Types of Ionic Compounds:
Type I: Contain metals that form one type of cation.
Type II: Contain metals that can form more than one type of cation.
Naming Ionic Compounds
Type I Naming:
Cation name (metal) + base name of anion + -ide.
Examples:
KCl: Potassium Chloride
CaO: Calcium Oxide
Type II Naming:
Name the cation + charge in roman numerals + anion's base name + -ide.
Example: FeCl₃ = Iron(III) Chloride.
Naming Binary Acids
Write prefix hydro- + nonmetal base name + -ic + acid.
For Oxyacids:
Ends in -ate: change to -ic.
Ends in -ite: change to -ous.
Acids
General Characteristics:
Acids taste sour; dissolve metals but not noble metals (e.g., Au, Ag).
Composed of hydrogen and one or more nonmetals.
Writing Formulas for Acids
Begin with H, then write as if ionic.
Hydro- prefix indicates binary acid; no prefix indicates oxyacid.
Hydrated Ionic Compounds
Hydrates: Ionic compounds with water molecules included in their structure.
Example: Epsom salts (MgSO₄·7H₂O) is called magnesium sulfate heptahydrate.
Molar Mass
Definition: The mass of 1 mol of molecules/formula units, numerically equivalent to formula mass in g/mol.
Molar mass = Sum of masses of atoms in the formula (e.g., H₂O = 18.02 g/mol).
Composition of Compounds
Percentage by mass of each element can be determined through the chemical formula and mass analysis.
Empirical and Molecular Formulas
Empirical Formula: Simplest whole-number ratio of atoms in a compound.
Molecular Formula Determination: Requires empirical formula and molar mass.
Combustion Analysis
Technique to analyze compounds by burning known mass and measuring products.
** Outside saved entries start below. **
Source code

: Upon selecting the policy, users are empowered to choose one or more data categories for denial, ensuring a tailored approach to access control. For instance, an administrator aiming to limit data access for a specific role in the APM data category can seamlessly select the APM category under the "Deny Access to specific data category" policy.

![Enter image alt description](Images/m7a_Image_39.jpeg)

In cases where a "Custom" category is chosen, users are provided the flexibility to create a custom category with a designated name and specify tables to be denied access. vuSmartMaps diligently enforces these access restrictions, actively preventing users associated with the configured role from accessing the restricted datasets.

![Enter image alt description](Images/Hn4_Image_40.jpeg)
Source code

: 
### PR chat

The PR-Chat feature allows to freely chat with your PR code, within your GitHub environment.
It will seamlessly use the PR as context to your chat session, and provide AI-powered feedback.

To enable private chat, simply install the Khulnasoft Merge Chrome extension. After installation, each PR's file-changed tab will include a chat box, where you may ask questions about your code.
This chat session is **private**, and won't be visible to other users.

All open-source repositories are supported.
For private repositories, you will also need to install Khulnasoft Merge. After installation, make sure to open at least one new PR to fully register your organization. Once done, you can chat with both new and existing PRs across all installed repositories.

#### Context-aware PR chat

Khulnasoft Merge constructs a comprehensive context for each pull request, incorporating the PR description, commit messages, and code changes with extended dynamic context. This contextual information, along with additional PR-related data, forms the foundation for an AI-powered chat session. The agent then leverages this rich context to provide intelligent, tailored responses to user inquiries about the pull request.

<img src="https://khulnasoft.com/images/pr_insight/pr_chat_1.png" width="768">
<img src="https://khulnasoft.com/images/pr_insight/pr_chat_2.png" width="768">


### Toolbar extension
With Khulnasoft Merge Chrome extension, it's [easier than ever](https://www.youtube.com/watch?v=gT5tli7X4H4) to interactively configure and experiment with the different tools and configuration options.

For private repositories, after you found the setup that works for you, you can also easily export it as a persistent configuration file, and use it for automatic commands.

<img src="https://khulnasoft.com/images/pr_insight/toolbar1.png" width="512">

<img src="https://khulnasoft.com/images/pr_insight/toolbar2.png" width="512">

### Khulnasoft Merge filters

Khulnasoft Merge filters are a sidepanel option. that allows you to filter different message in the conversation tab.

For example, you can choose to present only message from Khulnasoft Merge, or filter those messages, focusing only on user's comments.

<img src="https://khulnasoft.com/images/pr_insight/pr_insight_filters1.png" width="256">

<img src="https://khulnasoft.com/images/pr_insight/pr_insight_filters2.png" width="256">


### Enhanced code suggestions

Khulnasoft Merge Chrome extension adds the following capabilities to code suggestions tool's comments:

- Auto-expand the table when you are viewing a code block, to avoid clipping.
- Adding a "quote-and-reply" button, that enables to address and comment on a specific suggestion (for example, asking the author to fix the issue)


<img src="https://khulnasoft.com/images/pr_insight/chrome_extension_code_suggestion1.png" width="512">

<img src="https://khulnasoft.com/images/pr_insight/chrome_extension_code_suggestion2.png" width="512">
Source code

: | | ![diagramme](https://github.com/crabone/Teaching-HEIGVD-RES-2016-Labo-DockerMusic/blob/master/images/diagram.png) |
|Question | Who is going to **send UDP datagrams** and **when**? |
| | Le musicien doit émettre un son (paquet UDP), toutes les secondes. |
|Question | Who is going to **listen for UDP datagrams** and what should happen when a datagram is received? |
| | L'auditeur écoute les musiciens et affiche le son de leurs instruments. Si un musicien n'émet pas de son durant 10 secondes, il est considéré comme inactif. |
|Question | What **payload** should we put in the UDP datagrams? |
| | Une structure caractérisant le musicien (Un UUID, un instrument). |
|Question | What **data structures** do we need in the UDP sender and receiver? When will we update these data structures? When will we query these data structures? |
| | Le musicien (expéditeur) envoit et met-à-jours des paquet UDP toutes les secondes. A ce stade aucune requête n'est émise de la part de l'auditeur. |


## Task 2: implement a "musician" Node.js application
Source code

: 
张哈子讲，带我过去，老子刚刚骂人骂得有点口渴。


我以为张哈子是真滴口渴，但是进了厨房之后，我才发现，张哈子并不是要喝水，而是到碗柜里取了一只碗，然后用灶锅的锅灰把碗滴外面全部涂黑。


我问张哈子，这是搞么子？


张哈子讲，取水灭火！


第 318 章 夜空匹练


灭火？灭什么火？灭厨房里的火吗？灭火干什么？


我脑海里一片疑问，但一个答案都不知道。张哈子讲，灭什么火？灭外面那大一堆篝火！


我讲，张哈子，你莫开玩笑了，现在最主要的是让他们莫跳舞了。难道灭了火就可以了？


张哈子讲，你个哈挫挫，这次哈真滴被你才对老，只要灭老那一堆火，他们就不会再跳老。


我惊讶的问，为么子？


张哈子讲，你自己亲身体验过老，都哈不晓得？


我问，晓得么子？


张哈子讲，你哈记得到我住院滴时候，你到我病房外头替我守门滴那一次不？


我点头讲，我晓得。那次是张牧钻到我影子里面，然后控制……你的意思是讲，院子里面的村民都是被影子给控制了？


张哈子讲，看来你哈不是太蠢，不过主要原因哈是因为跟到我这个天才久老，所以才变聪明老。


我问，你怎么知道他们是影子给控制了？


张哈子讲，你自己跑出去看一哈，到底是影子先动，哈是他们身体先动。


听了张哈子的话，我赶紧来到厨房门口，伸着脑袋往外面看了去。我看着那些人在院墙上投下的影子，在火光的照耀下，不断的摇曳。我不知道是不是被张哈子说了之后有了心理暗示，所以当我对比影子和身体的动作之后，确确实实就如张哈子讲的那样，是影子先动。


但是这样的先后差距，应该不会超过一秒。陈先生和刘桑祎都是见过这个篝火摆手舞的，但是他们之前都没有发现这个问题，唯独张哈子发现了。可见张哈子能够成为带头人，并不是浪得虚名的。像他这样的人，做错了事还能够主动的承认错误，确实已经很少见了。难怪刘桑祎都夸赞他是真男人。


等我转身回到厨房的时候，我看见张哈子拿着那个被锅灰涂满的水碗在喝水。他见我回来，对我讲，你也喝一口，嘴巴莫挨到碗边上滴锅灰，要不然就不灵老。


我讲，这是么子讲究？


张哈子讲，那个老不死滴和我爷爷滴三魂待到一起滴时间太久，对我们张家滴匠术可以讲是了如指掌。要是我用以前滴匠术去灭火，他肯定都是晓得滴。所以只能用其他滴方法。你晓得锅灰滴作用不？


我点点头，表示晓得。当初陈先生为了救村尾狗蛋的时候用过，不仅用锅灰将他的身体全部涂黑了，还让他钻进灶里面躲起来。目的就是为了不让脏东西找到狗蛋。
Commonly used for compounds containing C, H, and O to determine empirical formula.
Organic Compounds
Historically divided into organic (from living things) and inorganic (earth-derived). Modernly, organic compounds are often lab-created.
Key element: Carbon.
Carbon Bonding
Carbon forms four covalent bonds (can create chains, rings, etc.).
Hydrocarbons
Compounds containing only carbon and hydrogen; categorized by bonds:
Alkanes (-ane) : single bonds
Alkenes (-ene) : double bonds
Alkynes (-yne) : triple bonds
Functionalized Hydrocarbons
Contain functional groups that add specific chemical properties; form families of compounds.
Families of Organic Compounds
Alcohols, Ethers, Aldehydes, Ketones, and more, defined with specific endings and formulas.
Provide examples for prevalent uses in everyday life.